▶ _DATA EXCERPT_:

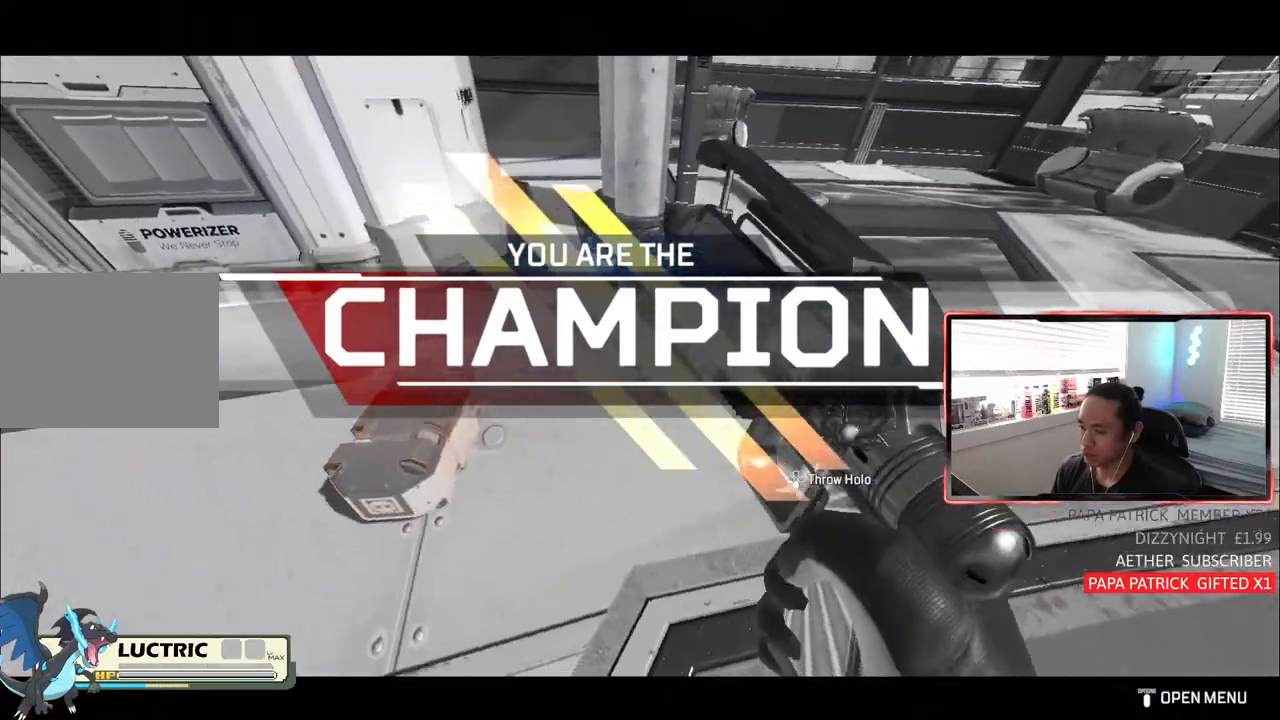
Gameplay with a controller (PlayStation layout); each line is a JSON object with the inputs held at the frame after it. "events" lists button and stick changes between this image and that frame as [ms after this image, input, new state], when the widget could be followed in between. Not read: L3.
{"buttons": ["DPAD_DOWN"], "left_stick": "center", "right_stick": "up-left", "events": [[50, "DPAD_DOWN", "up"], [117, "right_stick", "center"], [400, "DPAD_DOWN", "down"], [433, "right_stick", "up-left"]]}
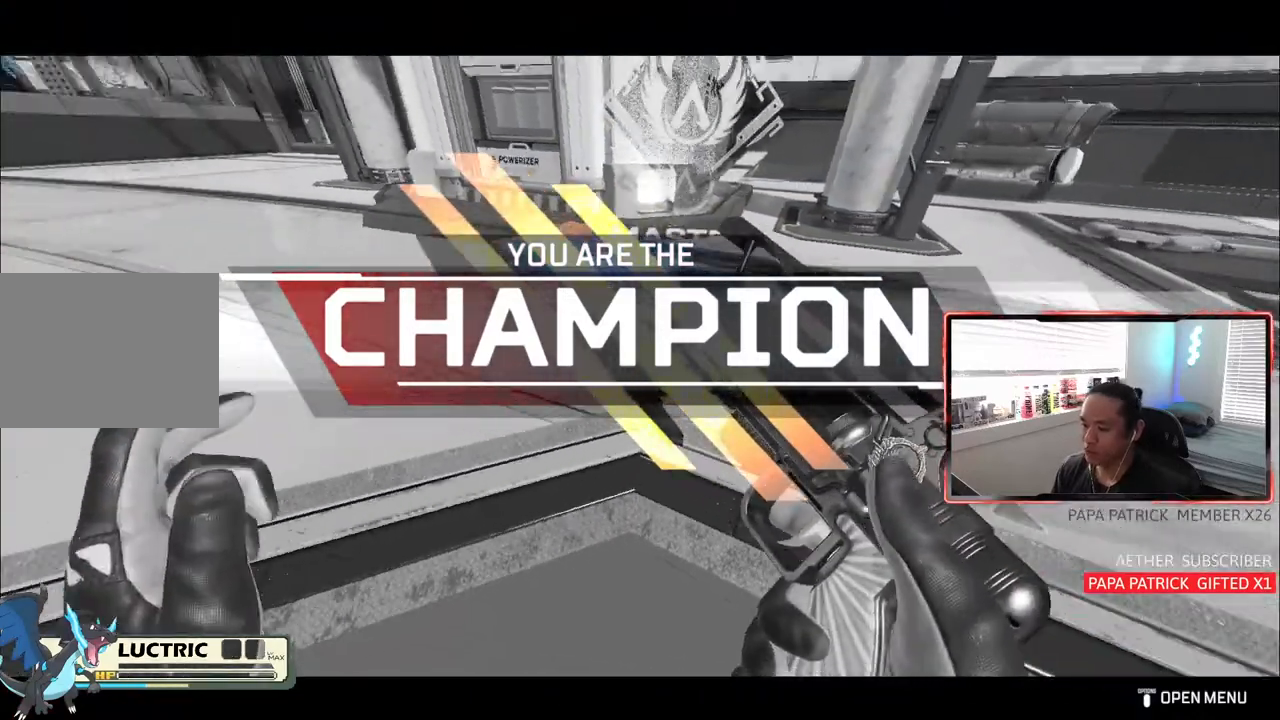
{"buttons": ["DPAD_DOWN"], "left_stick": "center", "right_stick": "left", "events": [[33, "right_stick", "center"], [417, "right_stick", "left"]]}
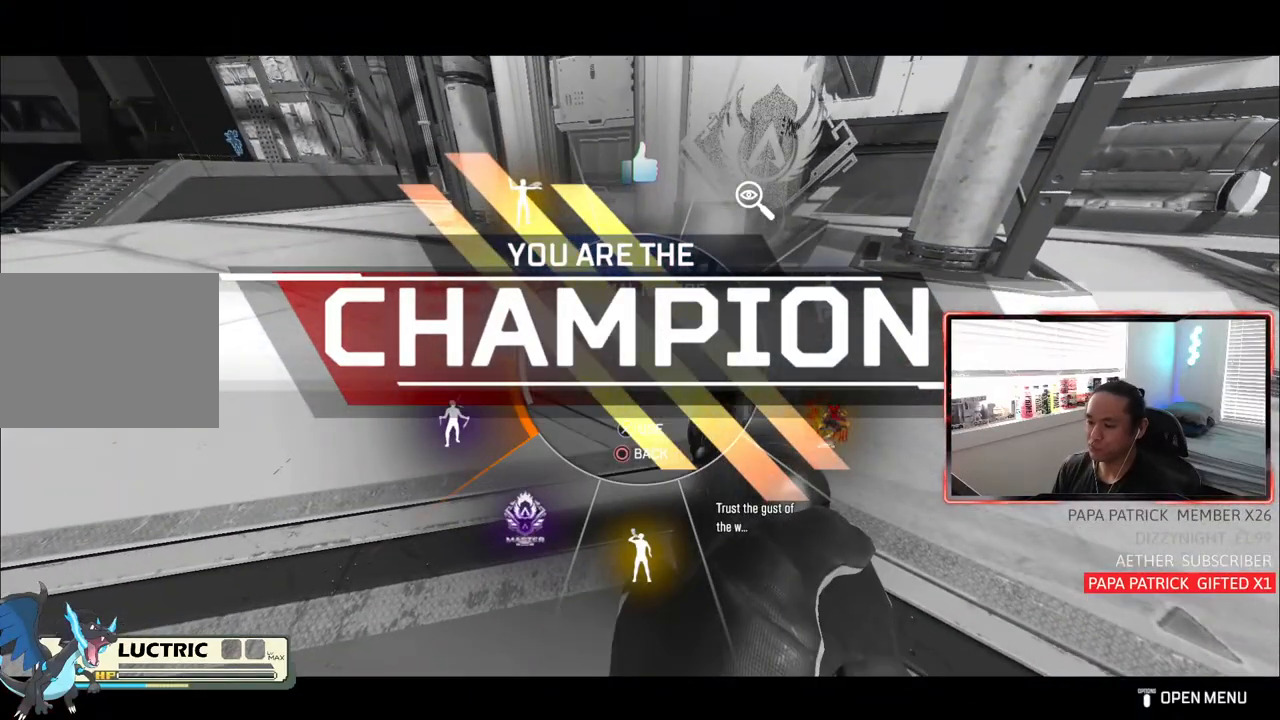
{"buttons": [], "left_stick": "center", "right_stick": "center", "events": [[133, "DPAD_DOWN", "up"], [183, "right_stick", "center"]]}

▶ _EXERCISE REQUIREMENTS_:
Give back the full listing word for word, with the pictures left out.

▶ _REPLY_:
Gameplay with a controller (PlayStation layout); each line is a JSON object with the inputs held at the frame after it. "events" lists button and stick changes between this image and that frame as [ms after this image, input, new state], when the widget could be followed in between. Not read: L3.
{"buttons": ["DPAD_DOWN"], "left_stick": "center", "right_stick": "up-left", "events": [[50, "DPAD_DOWN", "up"], [117, "right_stick", "center"], [400, "DPAD_DOWN", "down"], [433, "right_stick", "up-left"]]}
{"buttons": ["DPAD_DOWN"], "left_stick": "center", "right_stick": "left", "events": [[33, "right_stick", "center"], [417, "right_stick", "left"]]}
{"buttons": [], "left_stick": "center", "right_stick": "center", "events": [[133, "DPAD_DOWN", "up"], [183, "right_stick", "center"]]}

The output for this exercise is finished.